**EXERCISE INSTRUCTIONS**
Using the records below, write out again exactly the lines that begin at the line containing "Rendered at 1500 by 1125 pixels." and end at the line containing "list [762, 368, 1425, 899]", and no other lines.
Start of Block
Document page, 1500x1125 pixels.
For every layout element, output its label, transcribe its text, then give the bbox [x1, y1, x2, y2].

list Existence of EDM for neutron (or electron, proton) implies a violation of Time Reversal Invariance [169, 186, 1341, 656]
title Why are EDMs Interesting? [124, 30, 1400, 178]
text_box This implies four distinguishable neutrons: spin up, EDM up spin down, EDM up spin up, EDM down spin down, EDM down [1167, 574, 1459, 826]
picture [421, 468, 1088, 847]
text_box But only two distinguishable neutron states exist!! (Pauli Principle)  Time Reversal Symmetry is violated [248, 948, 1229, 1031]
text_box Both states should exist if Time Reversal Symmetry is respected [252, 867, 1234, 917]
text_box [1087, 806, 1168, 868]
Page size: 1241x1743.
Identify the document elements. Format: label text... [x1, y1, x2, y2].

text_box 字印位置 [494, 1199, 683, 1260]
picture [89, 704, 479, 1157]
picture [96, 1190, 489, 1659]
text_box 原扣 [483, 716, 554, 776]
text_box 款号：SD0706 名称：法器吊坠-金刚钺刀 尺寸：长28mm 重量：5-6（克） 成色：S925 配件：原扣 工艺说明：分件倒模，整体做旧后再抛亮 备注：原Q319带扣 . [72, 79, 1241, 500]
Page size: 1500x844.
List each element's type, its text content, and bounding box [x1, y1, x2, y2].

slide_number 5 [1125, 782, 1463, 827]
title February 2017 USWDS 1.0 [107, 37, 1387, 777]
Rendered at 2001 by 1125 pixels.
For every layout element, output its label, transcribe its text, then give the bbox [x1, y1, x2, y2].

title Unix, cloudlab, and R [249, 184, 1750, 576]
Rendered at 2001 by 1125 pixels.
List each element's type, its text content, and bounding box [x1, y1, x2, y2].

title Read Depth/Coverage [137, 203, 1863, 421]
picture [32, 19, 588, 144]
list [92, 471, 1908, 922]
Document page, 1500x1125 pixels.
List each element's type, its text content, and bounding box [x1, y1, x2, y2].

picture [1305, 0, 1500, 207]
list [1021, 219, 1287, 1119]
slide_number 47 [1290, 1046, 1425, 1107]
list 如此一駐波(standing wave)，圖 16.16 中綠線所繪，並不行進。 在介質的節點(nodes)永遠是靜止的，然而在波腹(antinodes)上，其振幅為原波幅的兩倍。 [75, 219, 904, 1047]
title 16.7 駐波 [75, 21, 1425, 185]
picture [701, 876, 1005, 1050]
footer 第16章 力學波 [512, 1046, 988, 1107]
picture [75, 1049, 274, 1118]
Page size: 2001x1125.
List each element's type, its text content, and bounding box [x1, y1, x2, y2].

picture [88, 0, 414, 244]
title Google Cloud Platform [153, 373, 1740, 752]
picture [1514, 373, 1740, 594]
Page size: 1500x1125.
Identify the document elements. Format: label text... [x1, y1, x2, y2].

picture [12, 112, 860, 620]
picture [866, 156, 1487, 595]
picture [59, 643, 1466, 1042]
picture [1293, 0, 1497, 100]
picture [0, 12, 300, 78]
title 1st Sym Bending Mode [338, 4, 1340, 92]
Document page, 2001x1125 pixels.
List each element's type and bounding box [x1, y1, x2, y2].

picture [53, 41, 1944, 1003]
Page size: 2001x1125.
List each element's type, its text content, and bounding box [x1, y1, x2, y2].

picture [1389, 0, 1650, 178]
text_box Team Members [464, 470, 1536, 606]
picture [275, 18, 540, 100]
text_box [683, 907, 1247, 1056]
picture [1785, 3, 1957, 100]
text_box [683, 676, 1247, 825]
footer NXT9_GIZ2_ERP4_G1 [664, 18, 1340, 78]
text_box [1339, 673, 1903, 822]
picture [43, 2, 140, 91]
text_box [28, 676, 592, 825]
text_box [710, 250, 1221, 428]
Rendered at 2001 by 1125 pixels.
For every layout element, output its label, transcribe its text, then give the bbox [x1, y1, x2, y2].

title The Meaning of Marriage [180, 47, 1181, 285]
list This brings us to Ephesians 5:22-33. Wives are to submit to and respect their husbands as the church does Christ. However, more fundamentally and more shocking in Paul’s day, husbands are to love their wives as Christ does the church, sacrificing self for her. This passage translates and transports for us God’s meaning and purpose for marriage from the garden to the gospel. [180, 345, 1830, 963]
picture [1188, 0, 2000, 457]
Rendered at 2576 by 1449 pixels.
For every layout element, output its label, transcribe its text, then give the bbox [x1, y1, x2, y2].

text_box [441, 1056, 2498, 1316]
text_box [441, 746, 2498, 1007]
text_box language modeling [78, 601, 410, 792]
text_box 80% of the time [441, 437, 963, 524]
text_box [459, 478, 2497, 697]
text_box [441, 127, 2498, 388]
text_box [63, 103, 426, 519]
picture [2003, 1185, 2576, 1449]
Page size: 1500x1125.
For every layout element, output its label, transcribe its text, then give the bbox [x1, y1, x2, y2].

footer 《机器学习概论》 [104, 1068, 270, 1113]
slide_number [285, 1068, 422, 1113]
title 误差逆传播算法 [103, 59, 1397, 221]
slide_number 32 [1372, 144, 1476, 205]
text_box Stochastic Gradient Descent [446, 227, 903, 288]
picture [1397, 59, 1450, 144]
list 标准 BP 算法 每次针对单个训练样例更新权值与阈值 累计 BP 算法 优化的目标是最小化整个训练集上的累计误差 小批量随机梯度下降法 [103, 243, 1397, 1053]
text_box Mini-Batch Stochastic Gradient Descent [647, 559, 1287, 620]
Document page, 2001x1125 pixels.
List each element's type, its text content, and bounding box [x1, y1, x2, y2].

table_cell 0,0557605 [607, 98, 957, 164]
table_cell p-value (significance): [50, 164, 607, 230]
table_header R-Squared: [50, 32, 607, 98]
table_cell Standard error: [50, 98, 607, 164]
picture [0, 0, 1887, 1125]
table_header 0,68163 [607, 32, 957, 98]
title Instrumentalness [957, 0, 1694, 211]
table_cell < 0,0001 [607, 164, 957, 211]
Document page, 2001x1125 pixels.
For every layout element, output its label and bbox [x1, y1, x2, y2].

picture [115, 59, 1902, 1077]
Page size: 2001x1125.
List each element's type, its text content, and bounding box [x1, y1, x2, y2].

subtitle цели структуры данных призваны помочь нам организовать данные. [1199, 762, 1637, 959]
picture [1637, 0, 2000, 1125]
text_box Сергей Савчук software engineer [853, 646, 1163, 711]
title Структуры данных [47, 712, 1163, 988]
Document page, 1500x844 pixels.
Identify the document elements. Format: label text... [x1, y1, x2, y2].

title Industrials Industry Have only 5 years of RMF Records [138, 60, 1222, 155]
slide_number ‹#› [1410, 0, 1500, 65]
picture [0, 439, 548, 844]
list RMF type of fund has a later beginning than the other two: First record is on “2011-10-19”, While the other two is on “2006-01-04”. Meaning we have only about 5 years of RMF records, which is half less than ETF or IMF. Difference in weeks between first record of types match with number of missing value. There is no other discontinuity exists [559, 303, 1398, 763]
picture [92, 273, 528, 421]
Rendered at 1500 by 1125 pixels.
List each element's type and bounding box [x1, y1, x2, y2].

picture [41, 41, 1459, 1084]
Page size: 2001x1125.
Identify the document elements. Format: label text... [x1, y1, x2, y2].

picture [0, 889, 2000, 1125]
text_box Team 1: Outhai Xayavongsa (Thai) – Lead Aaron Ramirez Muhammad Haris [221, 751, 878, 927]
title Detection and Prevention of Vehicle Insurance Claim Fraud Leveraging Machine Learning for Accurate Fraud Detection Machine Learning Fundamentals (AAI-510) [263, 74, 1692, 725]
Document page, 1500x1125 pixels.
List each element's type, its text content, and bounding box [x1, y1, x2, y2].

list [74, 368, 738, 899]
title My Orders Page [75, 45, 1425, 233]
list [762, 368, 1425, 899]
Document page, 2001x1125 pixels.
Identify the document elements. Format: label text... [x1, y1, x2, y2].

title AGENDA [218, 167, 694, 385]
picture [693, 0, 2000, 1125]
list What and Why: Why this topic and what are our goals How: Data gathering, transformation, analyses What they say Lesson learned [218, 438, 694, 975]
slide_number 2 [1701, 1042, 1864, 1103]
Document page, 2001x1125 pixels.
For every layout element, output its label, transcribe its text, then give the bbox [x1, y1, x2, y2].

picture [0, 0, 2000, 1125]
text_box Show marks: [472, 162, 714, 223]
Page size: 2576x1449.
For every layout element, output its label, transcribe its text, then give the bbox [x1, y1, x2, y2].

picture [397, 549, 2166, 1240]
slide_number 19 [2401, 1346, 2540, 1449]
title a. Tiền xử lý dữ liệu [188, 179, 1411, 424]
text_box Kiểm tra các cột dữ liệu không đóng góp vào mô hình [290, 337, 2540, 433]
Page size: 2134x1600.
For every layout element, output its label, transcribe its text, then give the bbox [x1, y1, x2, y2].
End of Block
**RESULT OF THIS EXERCISE**
Rendered at 1500 by 1125 pixels.
List each element's type and bounding box [x1, y1, x2, y2].

picture [41, 41, 1459, 1084]
Page size: 2001x1125.
Identify the document elements. Format: label text... [x1, y1, x2, y2].

picture [0, 889, 2000, 1125]
text_box Team 1: Outhai Xayavongsa (Thai) – Lead Aaron Ramirez Muhammad Haris [221, 751, 878, 927]
title Detection and Prevention of Vehicle Insurance Claim Fraud Leveraging Machine Learning for Accurate Fraud Detection Machine Learning Fundamentals (AAI-510) [263, 74, 1692, 725]
Document page, 1500x1125 pixels.
List each element's type, its text content, and bounding box [x1, y1, x2, y2].

list [74, 368, 738, 899]
title My Orders Page [75, 45, 1425, 233]
list [762, 368, 1425, 899]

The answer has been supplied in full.